Amtrak Railfan said:


> Is this very bad?


Well in a city that already has huge traffic problems, this is not a good thing at all.

Now there are another 500,000 people who have to find another way to get to work, the store, or whatever else they were planning to do. Some of those people may not even have cars, so they are basically stranded. They will have to walk to where ever they need to go.


----------



## Amtrak Railfan (Oct 14, 2003)

How about the Taxi Cabs to get to work this morning?


----------



## AlanB (Oct 14, 2003)

Whilel taxies are an option, they also cost a lot more money than does the bus or the train. So some people who don't have a lot of money may not be able to afford a taxi.

Additionally a taxi will also get stuck in the same traffic jams as all the rest of the cars.


----------



## tp49 (Oct 14, 2003)

The bus system in LA is very extensive (probably one of the best in the country) this strike has been threatened for the last three years so it was only a matter of time before it happened. As to taxi's in a lot of the places in LA where the busses are most heavily used (South Central, Watts, etc.) most taxi drivers are afraid to go into because of the violence that is commonplace in those neighborhoods.

Makes me glad I'm not in LA, and not driving the freeways.


----------



## Amtrak Railfan (Oct 14, 2003)

Is the Bus and Subway Service will be back on Wedesday Morning?


----------



## tp49 (Oct 14, 2003)

The answer in a nutshell is no. This looks as though it will be several days before there is any resolution to the problem.

This is the latest update from the LA MTA's website there will be frequent updates here for the duration of the strike.

Also, Metrolink is not affected by the strike and is running on a regular schedule honoring MTA monthly passes in areas served by both. They are also running a bus bridge to MacArthur Park along the route of the red line for their customers who would normally make the switch at Union Station.


----------



## Guest_warbonnet (Oct 14, 2003)

That's correct, Metrolink is not part of this work stoppage. So the commuters coming to LAUS on the San Bernardino, Riverside, 91 and O.C. lines are uneffected.
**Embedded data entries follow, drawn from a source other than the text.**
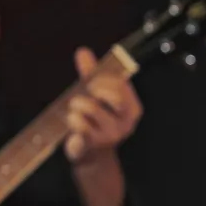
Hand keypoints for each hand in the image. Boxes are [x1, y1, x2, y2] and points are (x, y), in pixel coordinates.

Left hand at [64, 47, 142, 164]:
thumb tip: (83, 51)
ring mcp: (111, 134)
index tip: (92, 81)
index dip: (103, 78)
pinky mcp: (94, 143)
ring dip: (77, 104)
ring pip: (91, 108)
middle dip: (95, 89)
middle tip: (85, 93)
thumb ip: (91, 74)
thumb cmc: (95, 120)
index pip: (122, 85)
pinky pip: (80, 124)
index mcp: (132, 109)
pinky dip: (72, 119)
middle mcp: (126, 123)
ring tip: (74, 108)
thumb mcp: (96, 96)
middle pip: (114, 97)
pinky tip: (72, 121)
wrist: (91, 153)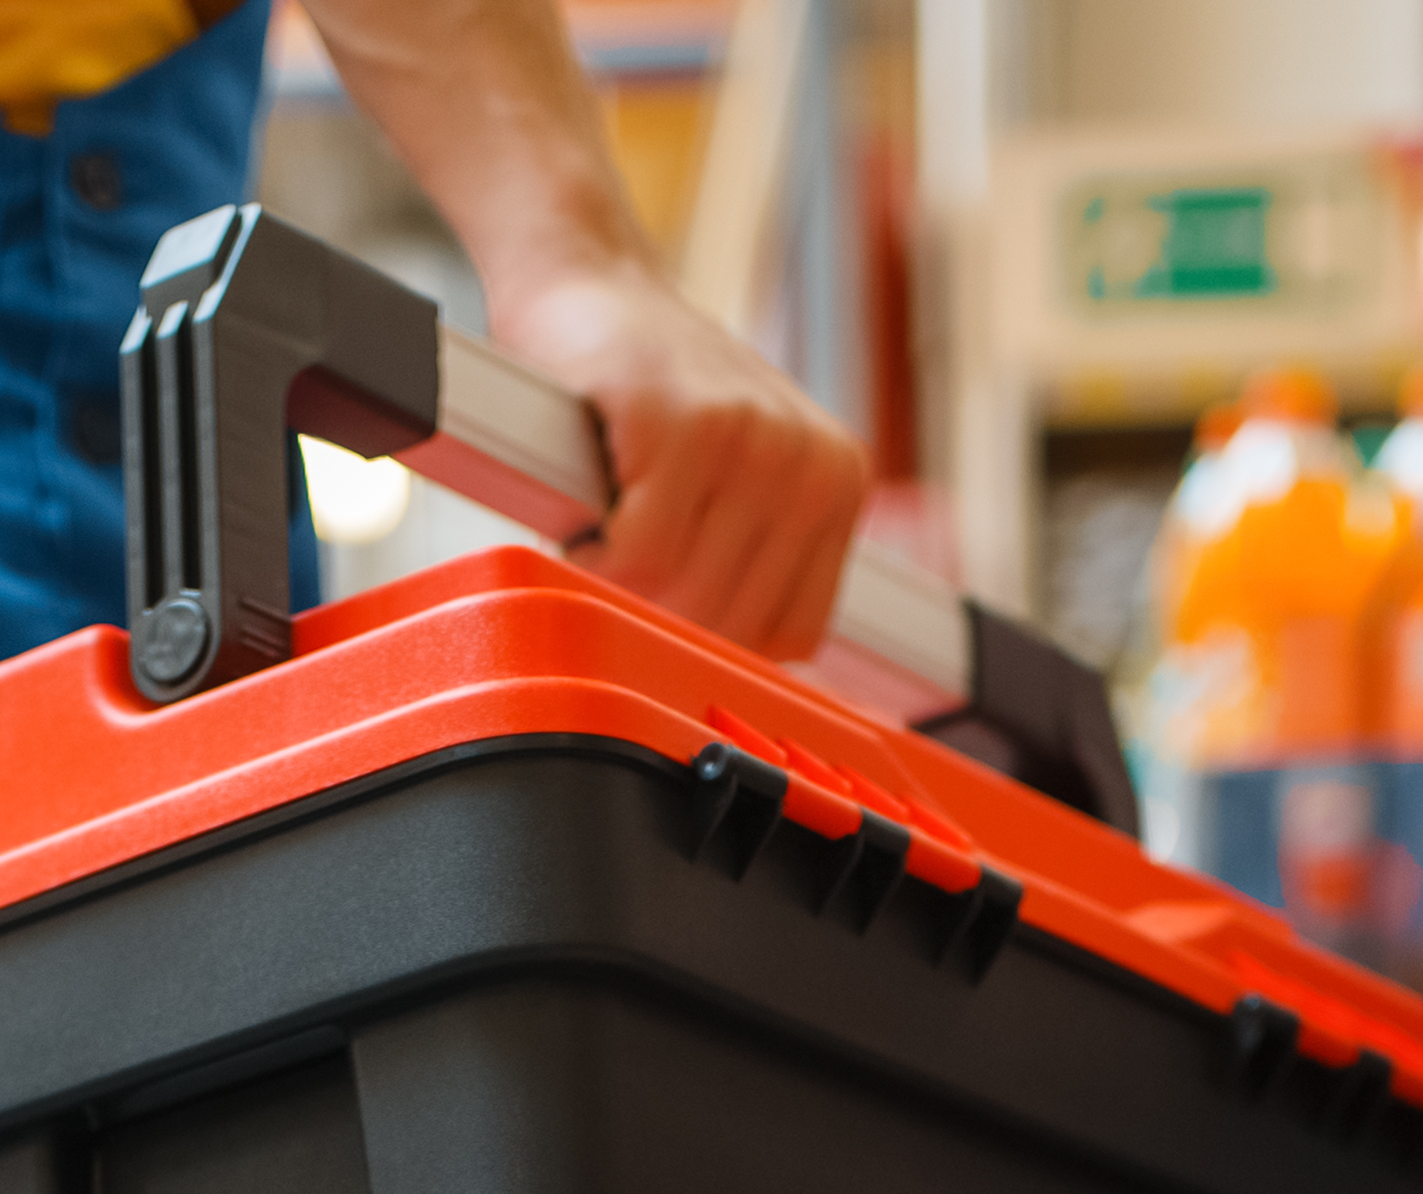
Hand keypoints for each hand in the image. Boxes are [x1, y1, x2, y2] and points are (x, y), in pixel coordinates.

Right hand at [484, 257, 871, 664]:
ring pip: (684, 595)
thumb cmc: (641, 396)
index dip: (711, 637)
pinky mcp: (686, 421)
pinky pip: (641, 554)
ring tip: (609, 520)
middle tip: (622, 551)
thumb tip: (738, 684)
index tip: (666, 598)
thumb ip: (751, 563)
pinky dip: (594, 550)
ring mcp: (755, 437)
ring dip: (619, 580)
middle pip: (732, 626)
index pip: (790, 636)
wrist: (584, 280)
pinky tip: (589, 506)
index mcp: (838, 486)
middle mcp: (813, 461)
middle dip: (656, 609)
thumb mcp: (729, 483)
I have been corresponding with Metrolink to explore launching service North (east actually) from San Bernardino over Cajon pass to the Victor Valley. (Apple Valley, Hesperia, Victorville) I-15 is clogged with morning and afternoon commuters going up and down the"hill" It probably is all in vain asI'm sure BNSF & UP don't want Metrolink anywhere near the pass with all the freight they are moving up there.

Wb


----------



## jccollins (Oct 16, 2003)

This is such bull and just infuriates me! :angry: :angry: :angry: It ought to be illegal, plain and simple, for these transit operators to strike. This is the only source of transportation for the majority of these people and it needs to be reliable, EVERY DAY. This is only one more reason that more people do not rely on public transportation. Los Angeles has a great transportation network (Long Beach is my home away from college in Reno). I have taken it many places and have been very impressed. To shut it down like this is completely unacceptable, for any reason!!!

I would like to see every freeway in Los Angeles shutdown for every day the transit network is down. I would be willing to bet this would cause enough national attention to get this problem fixed!!!
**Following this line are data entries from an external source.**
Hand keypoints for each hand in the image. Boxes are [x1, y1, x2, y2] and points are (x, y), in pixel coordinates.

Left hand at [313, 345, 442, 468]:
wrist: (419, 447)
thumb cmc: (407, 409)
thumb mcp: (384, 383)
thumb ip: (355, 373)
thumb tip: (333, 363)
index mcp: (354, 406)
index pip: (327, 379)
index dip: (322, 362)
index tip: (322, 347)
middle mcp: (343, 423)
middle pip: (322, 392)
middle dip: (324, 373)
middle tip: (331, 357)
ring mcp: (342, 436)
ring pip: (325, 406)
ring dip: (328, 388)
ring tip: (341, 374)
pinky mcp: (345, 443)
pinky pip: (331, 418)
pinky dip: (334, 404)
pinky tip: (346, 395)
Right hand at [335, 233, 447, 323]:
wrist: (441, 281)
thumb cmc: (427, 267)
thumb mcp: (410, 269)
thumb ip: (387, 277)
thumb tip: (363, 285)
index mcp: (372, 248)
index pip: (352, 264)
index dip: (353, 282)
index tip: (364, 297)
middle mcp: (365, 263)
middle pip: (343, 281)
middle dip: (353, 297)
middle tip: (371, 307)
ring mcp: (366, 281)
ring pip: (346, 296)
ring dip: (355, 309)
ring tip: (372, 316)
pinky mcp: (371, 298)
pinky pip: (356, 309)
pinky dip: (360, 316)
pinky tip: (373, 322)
:angry: :angry: :angry: :angry: :angry: :angry: :angry: :angry: :angry: :angry:


----------



## AlanB (Oct 16, 2003)

jccollins said:


> This is such bull and just infuriates me! :angry: :angry: :angry: It ought to be illegal, plain and simple, for these transit operators to strike.
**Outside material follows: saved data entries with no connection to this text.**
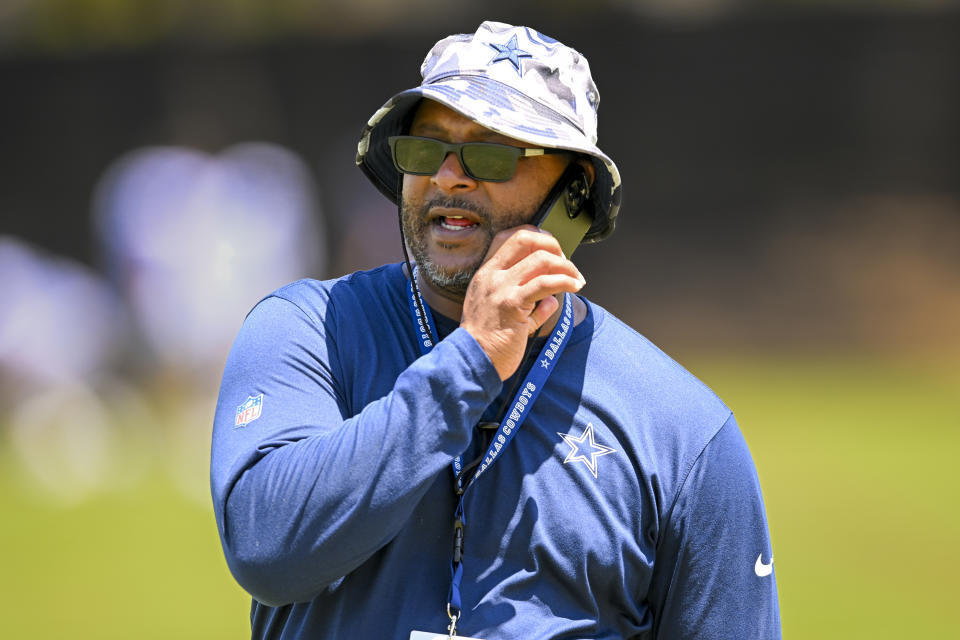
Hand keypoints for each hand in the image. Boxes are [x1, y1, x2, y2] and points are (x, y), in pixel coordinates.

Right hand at [460, 226, 585, 380]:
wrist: (472, 361)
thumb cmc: (487, 343)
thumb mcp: (502, 316)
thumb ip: (529, 305)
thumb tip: (552, 300)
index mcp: (486, 274)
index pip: (508, 237)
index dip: (536, 236)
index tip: (553, 250)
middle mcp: (492, 276)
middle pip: (525, 239)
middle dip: (552, 244)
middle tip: (566, 262)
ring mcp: (501, 288)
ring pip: (541, 259)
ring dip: (566, 266)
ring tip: (577, 279)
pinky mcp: (512, 303)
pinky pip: (545, 283)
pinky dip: (565, 281)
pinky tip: (574, 287)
It's not illegal out there? :unsure:

Here in NY it is indeed illegal for our transit workers to strike. Yes it has happened in the past, but the MTA has been able to run to court and stop the strike usually within a few days. Plus the union has been fined big time, along with the individual members.


----------



## tp49 (Oct 16, 2003)

jc

Plain and simple complain to the legislature. In some states this is in fact illegal, New York being the prime example where government employees (MTA employees in NY fall into this category) are barred form going on strike and if they do they are punished by having to pay 2x their salary for every day that the work stoppage is in effect. The government whom the strike is directed at is the determiner as to whether the work stoppage is a strike or not. California has no such law on the books, but does tey to ban thier government workers from going on strike in some fashion (I'll need to do more research to find the specifics).


----------



## jccollins (Oct 17, 2003)

Let us know what you can find out tp49. I will be the first one to write a letter to the legislature if I know a few more specifics on how this works. Thanks for your comments.


----------



## jccollins (Nov 4, 2003)

The strike is still going on! :angry:


----------



## AlanB (Nov 4, 2003)

jccollins said:


> The strike is still going on! :angry:


And I heard that the MTA is preparing their last, best, and final offer.

No word on what they will do if the union rejects it, though.


----------



## PennsyFan (Nov 5, 2003)

They could always make like the Pullman Company and have the national guard fire into the demonstrators.


----------